• **Work to complete**
Below are some records; output exactly the lines from the line with "require hundreds of years, longer tha" to the line with "(DHHS) for the", both ends kept, and nothing more.

• **Data under study**
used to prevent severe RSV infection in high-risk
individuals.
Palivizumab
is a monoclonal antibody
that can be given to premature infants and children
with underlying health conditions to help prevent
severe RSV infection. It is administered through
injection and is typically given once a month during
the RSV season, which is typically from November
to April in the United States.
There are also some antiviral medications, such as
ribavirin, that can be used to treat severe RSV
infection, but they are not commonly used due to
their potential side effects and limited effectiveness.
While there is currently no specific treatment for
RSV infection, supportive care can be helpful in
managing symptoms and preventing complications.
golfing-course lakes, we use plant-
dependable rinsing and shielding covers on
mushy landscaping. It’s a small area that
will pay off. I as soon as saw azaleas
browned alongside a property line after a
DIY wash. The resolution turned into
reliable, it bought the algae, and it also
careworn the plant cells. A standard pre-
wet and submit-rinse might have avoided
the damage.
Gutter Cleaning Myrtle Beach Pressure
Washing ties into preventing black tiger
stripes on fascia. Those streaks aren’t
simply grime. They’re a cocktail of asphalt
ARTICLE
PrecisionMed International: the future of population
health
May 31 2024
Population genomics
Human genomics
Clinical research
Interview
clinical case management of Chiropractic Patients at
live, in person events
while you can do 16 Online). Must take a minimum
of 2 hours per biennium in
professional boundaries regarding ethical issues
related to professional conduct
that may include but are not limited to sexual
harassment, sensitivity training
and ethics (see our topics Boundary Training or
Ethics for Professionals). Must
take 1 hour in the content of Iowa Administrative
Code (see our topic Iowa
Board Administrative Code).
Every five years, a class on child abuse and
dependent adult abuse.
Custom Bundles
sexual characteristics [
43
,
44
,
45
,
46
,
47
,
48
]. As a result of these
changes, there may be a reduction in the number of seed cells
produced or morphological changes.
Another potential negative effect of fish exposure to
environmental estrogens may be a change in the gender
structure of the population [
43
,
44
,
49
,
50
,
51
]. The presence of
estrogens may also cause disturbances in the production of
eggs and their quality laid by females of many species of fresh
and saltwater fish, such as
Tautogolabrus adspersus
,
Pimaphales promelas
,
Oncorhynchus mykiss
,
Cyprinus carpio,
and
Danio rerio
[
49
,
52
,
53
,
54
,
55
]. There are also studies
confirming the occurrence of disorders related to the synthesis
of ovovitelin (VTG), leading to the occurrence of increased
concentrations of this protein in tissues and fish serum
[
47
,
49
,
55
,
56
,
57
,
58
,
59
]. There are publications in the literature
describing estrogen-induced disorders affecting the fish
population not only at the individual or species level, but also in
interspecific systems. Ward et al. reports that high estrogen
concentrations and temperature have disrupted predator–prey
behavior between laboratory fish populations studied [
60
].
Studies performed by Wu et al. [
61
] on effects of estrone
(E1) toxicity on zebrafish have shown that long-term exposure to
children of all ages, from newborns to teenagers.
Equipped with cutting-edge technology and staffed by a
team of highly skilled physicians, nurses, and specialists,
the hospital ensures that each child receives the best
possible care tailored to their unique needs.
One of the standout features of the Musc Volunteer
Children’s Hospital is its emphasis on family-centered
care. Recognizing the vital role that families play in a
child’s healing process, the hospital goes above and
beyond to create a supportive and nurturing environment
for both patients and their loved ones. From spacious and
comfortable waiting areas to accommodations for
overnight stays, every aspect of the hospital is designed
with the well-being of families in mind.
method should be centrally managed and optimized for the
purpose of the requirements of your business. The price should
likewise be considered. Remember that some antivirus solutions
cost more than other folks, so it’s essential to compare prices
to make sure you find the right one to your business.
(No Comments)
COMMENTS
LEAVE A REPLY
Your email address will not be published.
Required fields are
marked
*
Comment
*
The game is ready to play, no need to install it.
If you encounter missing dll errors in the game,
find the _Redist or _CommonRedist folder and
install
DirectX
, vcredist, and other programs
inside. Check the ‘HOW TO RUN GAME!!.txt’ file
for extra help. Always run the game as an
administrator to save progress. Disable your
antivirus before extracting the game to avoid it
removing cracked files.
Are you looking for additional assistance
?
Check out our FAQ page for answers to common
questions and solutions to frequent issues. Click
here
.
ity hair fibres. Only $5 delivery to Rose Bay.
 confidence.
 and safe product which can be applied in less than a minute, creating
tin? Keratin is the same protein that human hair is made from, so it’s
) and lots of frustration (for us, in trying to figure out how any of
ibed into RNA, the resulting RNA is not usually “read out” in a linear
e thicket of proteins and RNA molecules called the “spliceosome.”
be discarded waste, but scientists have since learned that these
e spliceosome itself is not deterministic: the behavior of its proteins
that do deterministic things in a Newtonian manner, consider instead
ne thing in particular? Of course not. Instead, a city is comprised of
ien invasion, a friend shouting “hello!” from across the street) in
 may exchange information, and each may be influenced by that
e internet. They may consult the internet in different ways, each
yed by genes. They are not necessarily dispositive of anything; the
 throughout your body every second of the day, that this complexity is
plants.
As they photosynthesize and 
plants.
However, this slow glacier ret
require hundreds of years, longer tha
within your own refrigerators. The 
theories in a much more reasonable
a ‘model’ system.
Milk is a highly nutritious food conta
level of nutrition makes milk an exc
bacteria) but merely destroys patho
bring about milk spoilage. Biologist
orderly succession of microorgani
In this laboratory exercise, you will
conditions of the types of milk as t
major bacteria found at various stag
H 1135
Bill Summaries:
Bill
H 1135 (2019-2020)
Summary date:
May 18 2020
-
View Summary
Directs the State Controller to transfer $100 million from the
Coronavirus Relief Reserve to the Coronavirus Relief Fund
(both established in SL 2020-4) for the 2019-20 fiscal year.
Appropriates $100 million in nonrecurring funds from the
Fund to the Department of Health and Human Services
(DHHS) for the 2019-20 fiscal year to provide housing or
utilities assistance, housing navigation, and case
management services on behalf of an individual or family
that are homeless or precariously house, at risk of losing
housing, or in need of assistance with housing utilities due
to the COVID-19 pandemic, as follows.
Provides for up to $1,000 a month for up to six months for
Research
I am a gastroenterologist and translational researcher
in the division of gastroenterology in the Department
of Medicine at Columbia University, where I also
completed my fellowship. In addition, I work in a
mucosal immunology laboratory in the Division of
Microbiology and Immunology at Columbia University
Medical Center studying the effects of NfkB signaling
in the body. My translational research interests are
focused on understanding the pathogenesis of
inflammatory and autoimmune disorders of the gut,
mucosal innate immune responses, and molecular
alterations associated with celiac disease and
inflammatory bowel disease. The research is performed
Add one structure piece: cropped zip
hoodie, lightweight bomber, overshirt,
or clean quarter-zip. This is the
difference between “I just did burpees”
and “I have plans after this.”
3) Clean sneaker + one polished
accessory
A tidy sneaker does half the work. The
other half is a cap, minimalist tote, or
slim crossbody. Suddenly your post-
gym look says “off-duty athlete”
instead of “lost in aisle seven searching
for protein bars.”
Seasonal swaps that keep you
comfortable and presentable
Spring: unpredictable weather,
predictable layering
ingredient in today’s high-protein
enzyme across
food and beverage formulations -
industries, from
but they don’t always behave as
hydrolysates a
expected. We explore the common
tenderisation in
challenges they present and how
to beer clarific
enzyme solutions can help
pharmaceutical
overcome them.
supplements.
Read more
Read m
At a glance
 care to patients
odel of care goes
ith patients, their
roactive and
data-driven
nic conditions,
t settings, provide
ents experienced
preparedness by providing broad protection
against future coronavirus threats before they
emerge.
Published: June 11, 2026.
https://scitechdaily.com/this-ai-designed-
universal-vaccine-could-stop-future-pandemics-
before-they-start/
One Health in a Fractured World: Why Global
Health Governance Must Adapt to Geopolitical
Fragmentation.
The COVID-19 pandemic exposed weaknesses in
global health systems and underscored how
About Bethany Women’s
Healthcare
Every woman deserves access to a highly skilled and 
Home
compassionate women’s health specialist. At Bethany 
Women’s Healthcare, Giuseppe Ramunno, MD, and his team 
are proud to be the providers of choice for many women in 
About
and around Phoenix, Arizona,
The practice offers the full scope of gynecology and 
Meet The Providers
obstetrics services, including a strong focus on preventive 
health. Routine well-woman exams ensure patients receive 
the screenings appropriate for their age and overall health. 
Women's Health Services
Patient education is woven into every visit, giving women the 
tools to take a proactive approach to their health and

• **Answer section**
require hundreds of years, longer tha
within your own refrigerators. The 
theories in a much more reasonable
a ‘model’ system.
Milk is a highly nutritious food conta
level of nutrition makes milk an exc
bacteria) but merely destroys patho
bring about milk spoilage. Biologist
orderly succession of microorgani
In this laboratory exercise, you will
conditions of the types of milk as t
major bacteria found at various stag
H 1135
Bill Summaries:
Bill
H 1135 (2019-2020)
Summary date:
May 18 2020
-
View Summary
Directs the State Controller to transfer $100 million from the
Coronavirus Relief Reserve to the Coronavirus Relief Fund
(both established in SL 2020-4) for the 2019-20 fiscal year.
Appropriates $100 million in nonrecurring funds from the
Fund to the Department of Health and Human Services
(DHHS) for the 2019-20 fiscal year to provide housing or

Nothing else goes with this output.